▶ _To do_: Turn the text lines from all the items into a Markdown table with the columns "Row" and "Text," numbering each line and skipping blank lines. Leave the pictures out.

▶ _Material to process_:
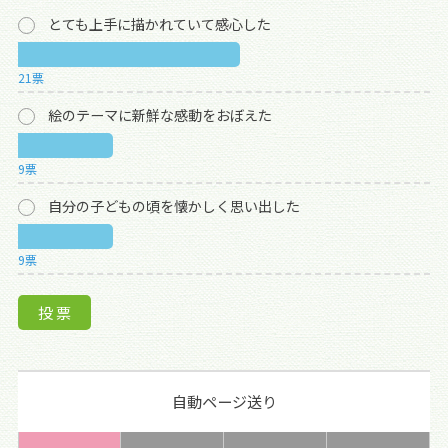
とても上手に描かれていて感心した
21票
絵のテーマに新鮮な感動をおぼえた
9票
自分の子どもの頃を懐かしく思い出した
9票
自動ページ送り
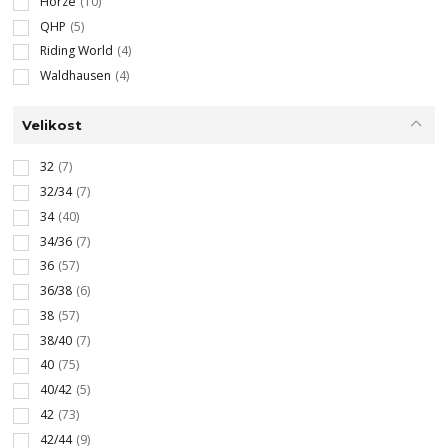
Horze
(10)
QHP
(5)
Riding World
(4)
Waldhausen
(4)
Velikost
32
(7)
32/34
(7)
34
(40)
34/36
(7)
36
(57)
36/38
(6)
38
(57)
38/40
(7)
40
(75)
40/42
(5)
42
(73)
42/44
(9)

▶ _Exercise response_:
| Row | Text |
|---|---|
| 1 | とても上手に描かれていて感心した |
| 2 | 21票 |
| 3 | 絵のテーマに新鮮な感動をおぼえた |
| 4 | 9票 |
| 5 | 自分の子どもの頃を懐かしく思い出した |
| 6 | 9票 |
| 7 | 自動ページ送り |
| 8 | Horze |
| 9 | (10) |
| 10 | QHP |
| 11 | (5) |
| 12 | Riding World |
| 13 | (4) |
| 14 | Waldhausen |
| 15 | (4) |
| 16 | Velikost |
| 17 | 32 |
| 18 | (7) |
| 19 | 32/34 |
| 20 | (7) |
| 21 | 34 |
| 22 | (40) |
| 23 | 34/36 |
| 24 | (7) |
| 25 | 36 |
| 26 | (57) |
| 27 | 36/38 |
| 28 | (6) |
| 29 | 38 |
| 30 | (57) |
| 31 | 38/40 |
| 32 | (7) |
| 33 | 40 |
| 34 | (75) |
| 35 | 40/42 |
| 36 | (5) |
| 37 | 42 |
| 38 | (73) |
| 39 | 42/44 |
| 40 | (9) |